While the terrorist activities of Charlottesville, Va., were over two weeks ago, I’m still wrestling with it emotionally, physically, and spiritually.
The brazen and cowardly acts of racism, bigotry, and hatred by White Nationalists caused the death of Heather Heyer, Lt. Jay Cullen, Trooper-Pilot Berke Bates, and left DeAndre Harris severely injured. This display of white supremacy was disappointing, but it wasn’t surprising.
The sanitized American history we are taught in school leaves a plethora of important details undiscussed:
- Christopher Columbus did not discover America; he was lost and eventually participated in the genocide of Native Americans and the Transatlantic slave trade.
- Of the five authors of the U.S. Constitution, at least two of them -- Thomas Jefferson, and George Washington -- participated in the chattel slavery of Africans.
- American law enforcement started during antebellum slavery.
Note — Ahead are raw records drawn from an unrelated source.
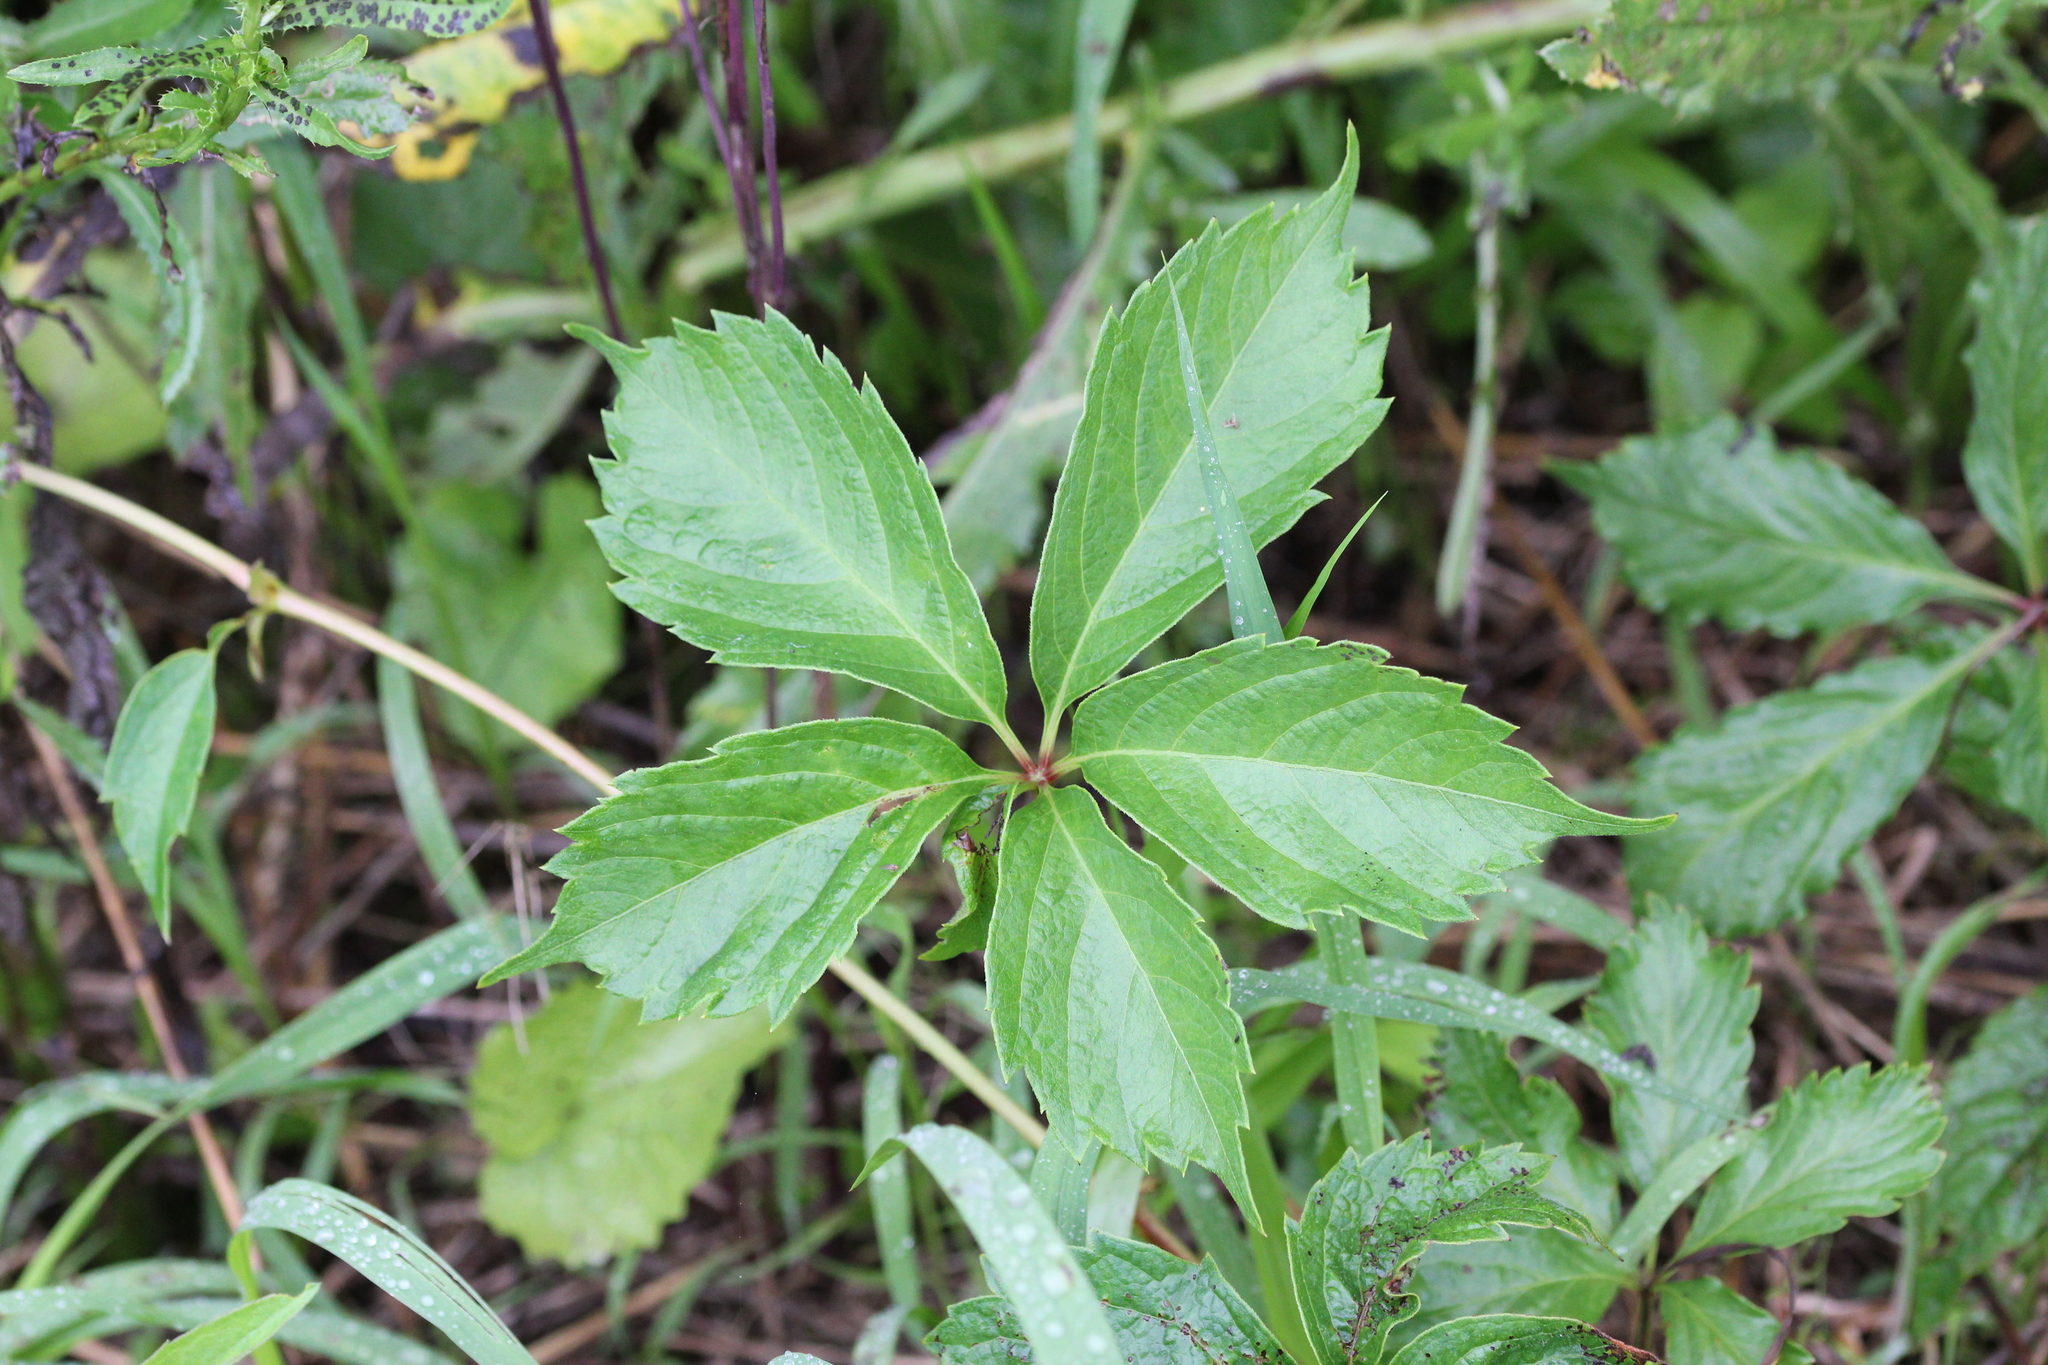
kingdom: Plantae
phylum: Tracheophyta
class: Magnoliopsida
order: Vitales
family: Vitaceae
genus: Parthenocissus
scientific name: Parthenocissus quinquefolia
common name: Virginia-creeper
Slave patrols and nightwatchers would eventually evolve into modern police departments. Obviously, the origins of law enforcement have a long-lasting residue.
White supremacy is not new. Actually it’s embedded in the fabric of American history.
The dilemma is that neither healing nor reconciliation can take place until white supremacy is acknowledged as a problem. The first step in addiction recovery is acknowledging there is an issue. The same first step needs to be applied to racial reconciliation.
We have to acknowledge the ideology that is in the fabric of this nation, engage in difficult dialogue, and work together to dismantle all of the systems and symbols that perpetrate this superiority complex.
I’m Joe Mitchell, and this is my perspective.